WHAT TO PRODUCE: The data below is to be written out exactly, with no pictures.

DATA EXCERPT:

----

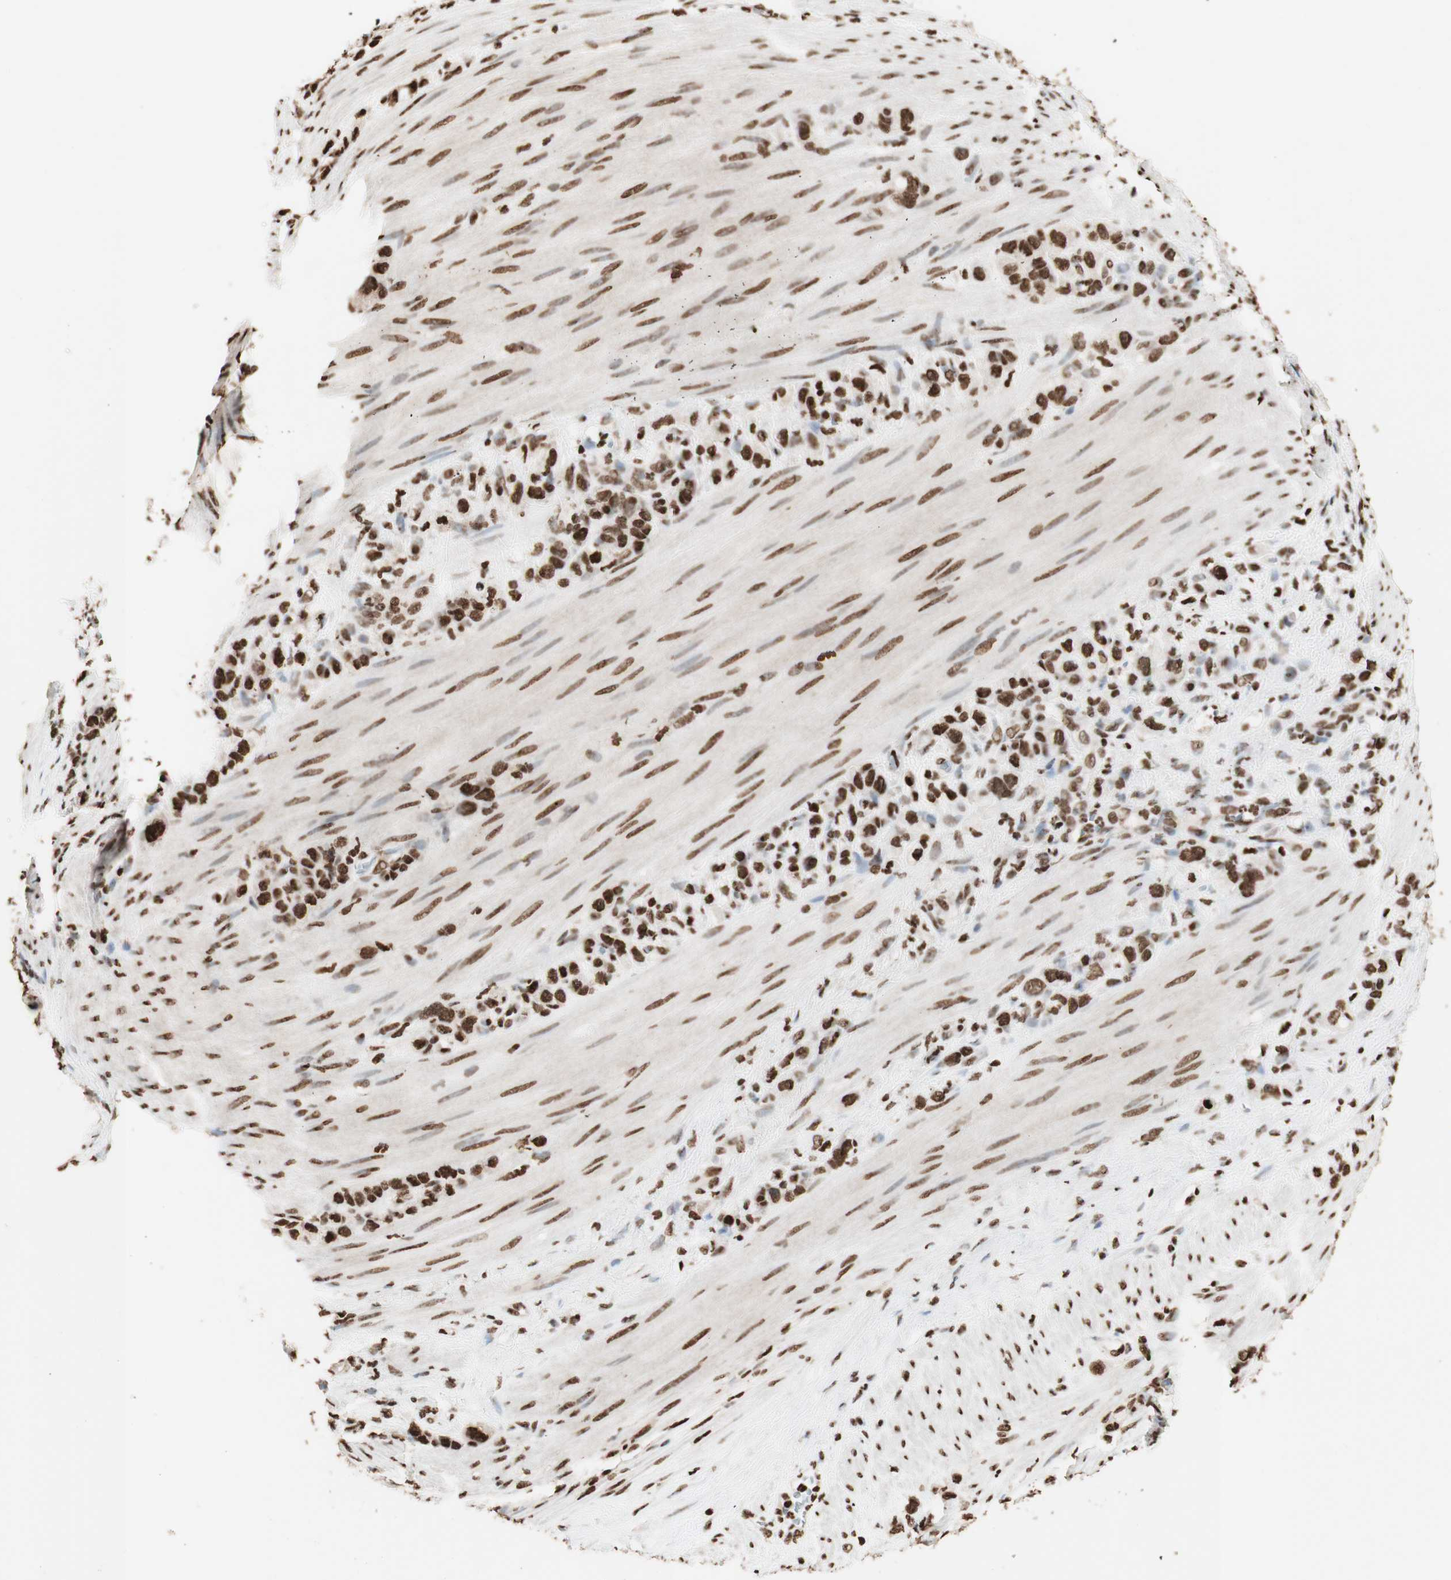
{"staining": {"intensity": "strong", "quantity": ">75%", "location": "nuclear"}, "tissue": "stomach cancer", "cell_type": "Tumor cells", "image_type": "cancer", "snomed": [{"axis": "morphology", "description": "Adenocarcinoma, NOS"}, {"axis": "morphology", "description": "Adenocarcinoma, High grade"}, {"axis": "topography", "description": "Stomach, upper"}, {"axis": "topography", "description": "Stomach, lower"}], "caption": "IHC image of adenocarcinoma (stomach) stained for a protein (brown), which exhibits high levels of strong nuclear expression in about >75% of tumor cells.", "gene": "HNRNPA2B1", "patient": {"sex": "female", "age": 65}}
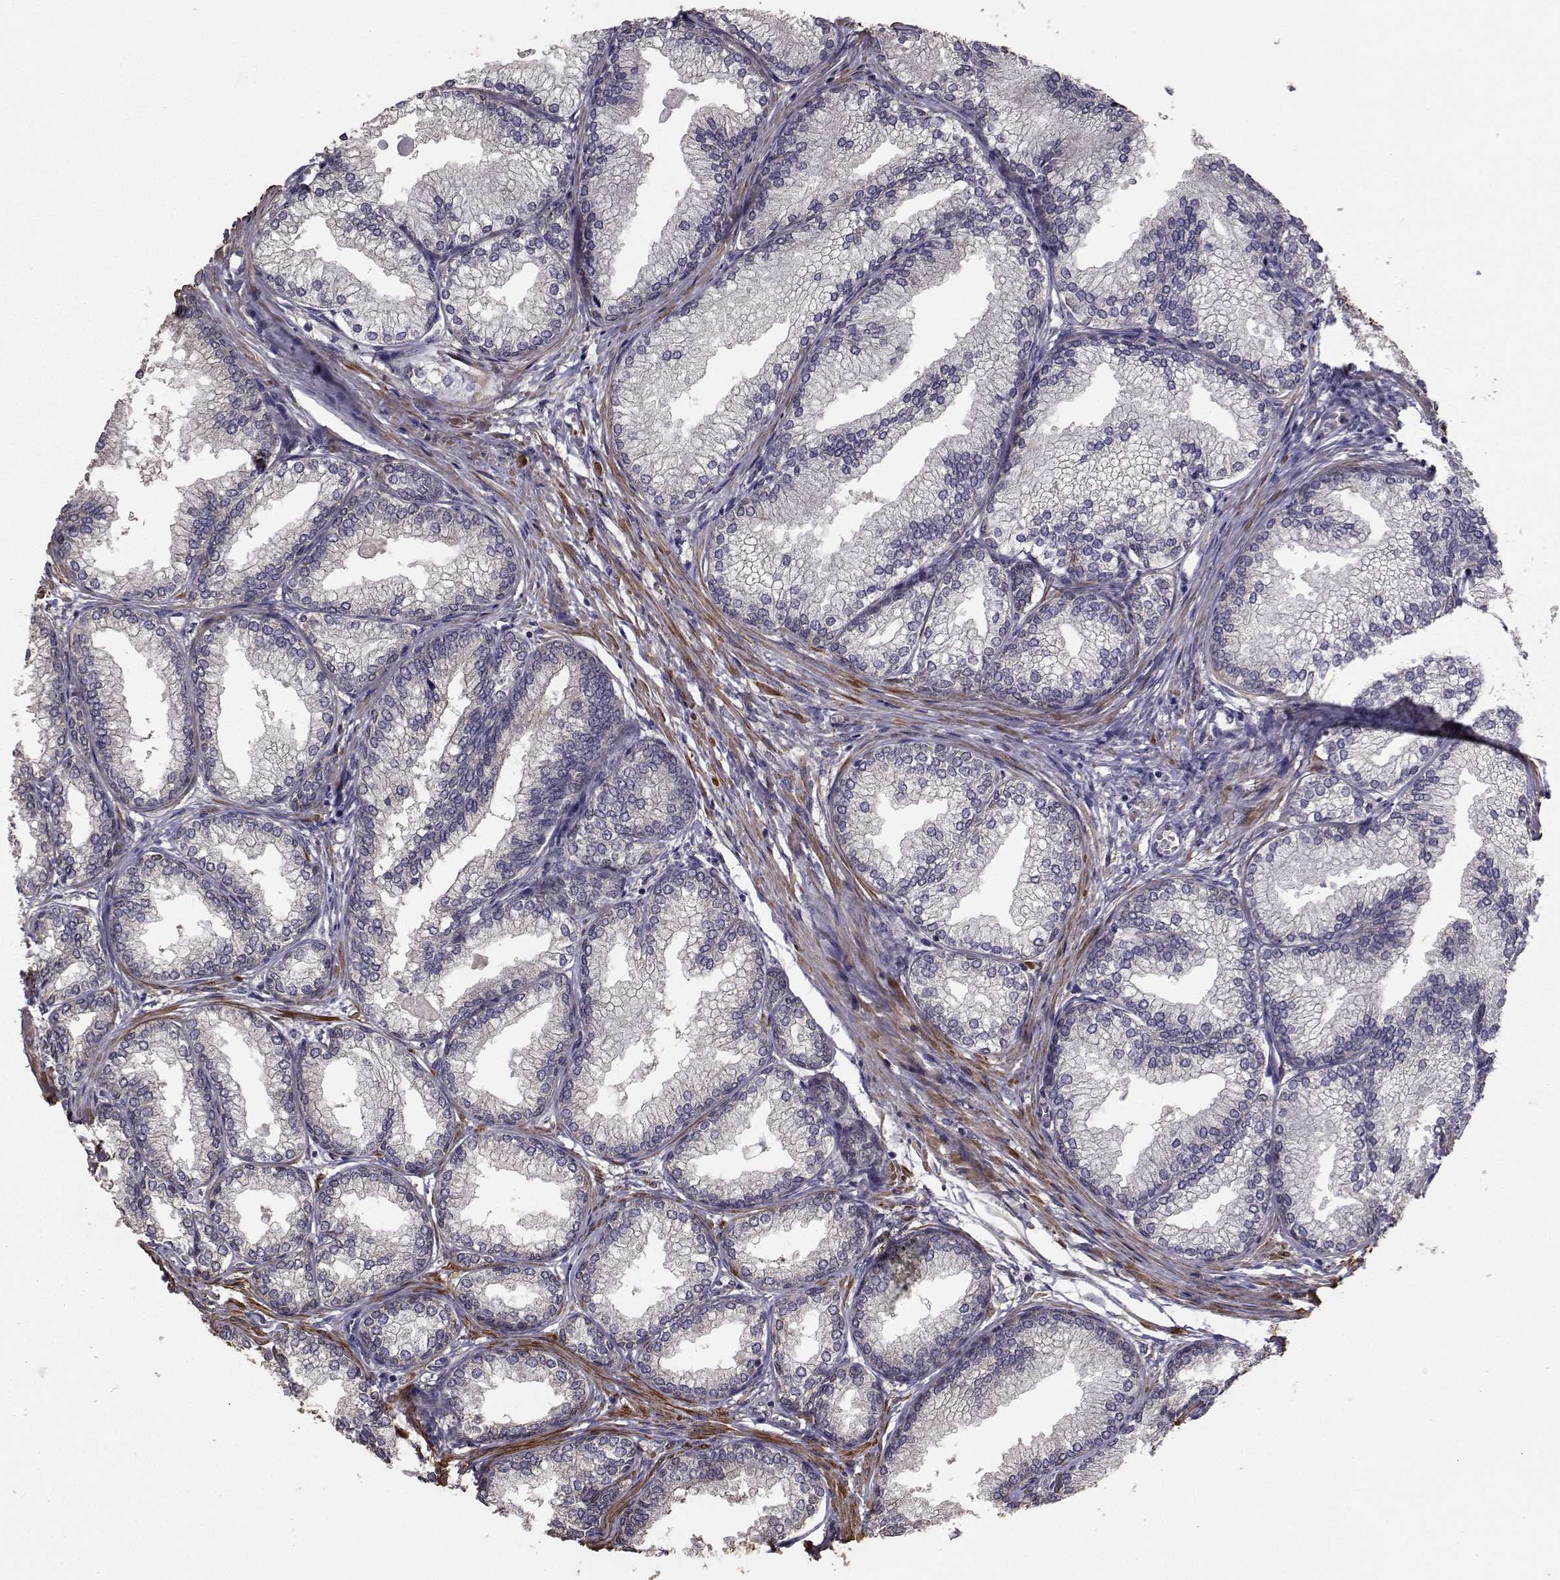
{"staining": {"intensity": "weak", "quantity": "25%-75%", "location": "cytoplasmic/membranous"}, "tissue": "prostate", "cell_type": "Glandular cells", "image_type": "normal", "snomed": [{"axis": "morphology", "description": "Normal tissue, NOS"}, {"axis": "topography", "description": "Prostate"}], "caption": "IHC of unremarkable human prostate reveals low levels of weak cytoplasmic/membranous positivity in about 25%-75% of glandular cells. (DAB IHC, brown staining for protein, blue staining for nuclei).", "gene": "TRIP10", "patient": {"sex": "male", "age": 72}}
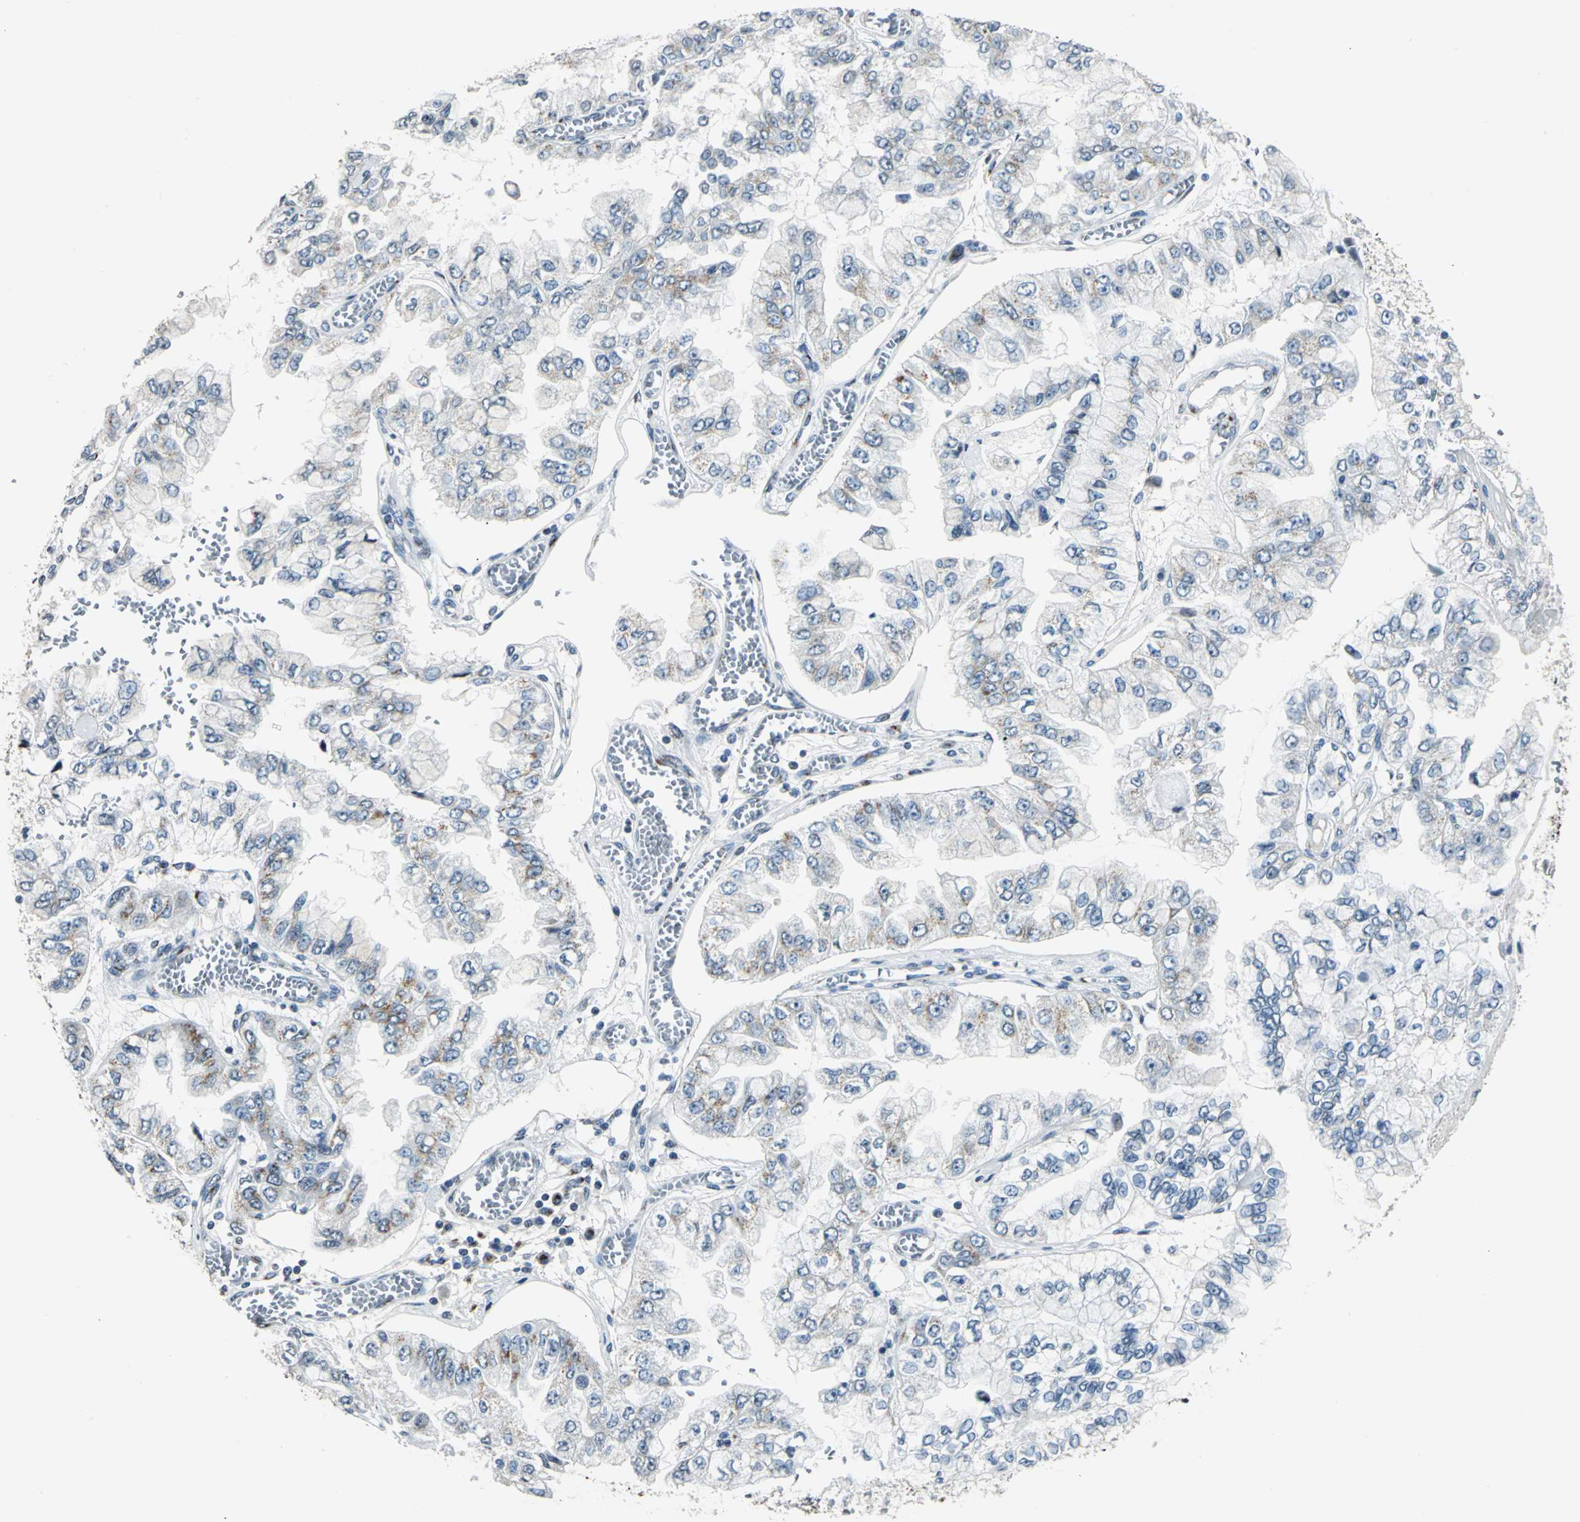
{"staining": {"intensity": "weak", "quantity": "25%-75%", "location": "cytoplasmic/membranous"}, "tissue": "liver cancer", "cell_type": "Tumor cells", "image_type": "cancer", "snomed": [{"axis": "morphology", "description": "Cholangiocarcinoma"}, {"axis": "topography", "description": "Liver"}], "caption": "Liver cholangiocarcinoma tissue shows weak cytoplasmic/membranous expression in about 25%-75% of tumor cells, visualized by immunohistochemistry.", "gene": "TMEM115", "patient": {"sex": "female", "age": 79}}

----

TASK RESULT:
{"staining": {"intensity": "strong", "quantity": ">75%", "location": "nuclear"}, "tissue": "stomach cancer", "cell_type": "Tumor cells", "image_type": "cancer", "snomed": [{"axis": "morphology", "description": "Adenocarcinoma, NOS"}, {"axis": "morphology", "description": "Adenocarcinoma, High grade"}, {"axis": "topography", "description": "Stomach, upper"}, {"axis": "topography", "description": "Stomach, lower"}], "caption": "IHC image of adenocarcinoma (stomach) stained for a protein (brown), which exhibits high levels of strong nuclear expression in about >75% of tumor cells.", "gene": "HNRNPA2B1", "patient": {"sex": "female", "age": 65}}
{"staining": {"intensity": "weak", "quantity": "25%-75%", "location": "cytoplasmic/membranous"}, "tissue": "prostate", "cell_type": "Glandular cells", "image_type": "normal", "snomed": [{"axis": "morphology", "description": "Normal tissue, NOS"}, {"axis": "topography", "description": "Prostate"}], "caption": "IHC of unremarkable human prostate reveals low levels of weak cytoplasmic/membranous positivity in about 25%-75% of glandular cells. (DAB IHC, brown staining for protein, blue staining for nuclei).", "gene": "TRIP10", "patient": {"sex": "male", "age": 72}}
{"staining": {"intensity": "weak", "quantity": "25%-75%", "location": "cytoplasmic/membranous"}, "tissue": "liver cancer", "cell_type": "Tumor cells", "image_type": "cancer", "snomed": [{"axis": "morphology", "description": "Cholangiocarcinoma"}, {"axis": "topography", "description": "Liver"}], "caption": "Liver cholangiocarcinoma tissue shows weak cytoplasmic/membranous expression in about 25%-75% of tumor cells, visualized by immunohistochemistry.", "gene": "TMEM115", "patient": {"sex": "female", "age": 79}}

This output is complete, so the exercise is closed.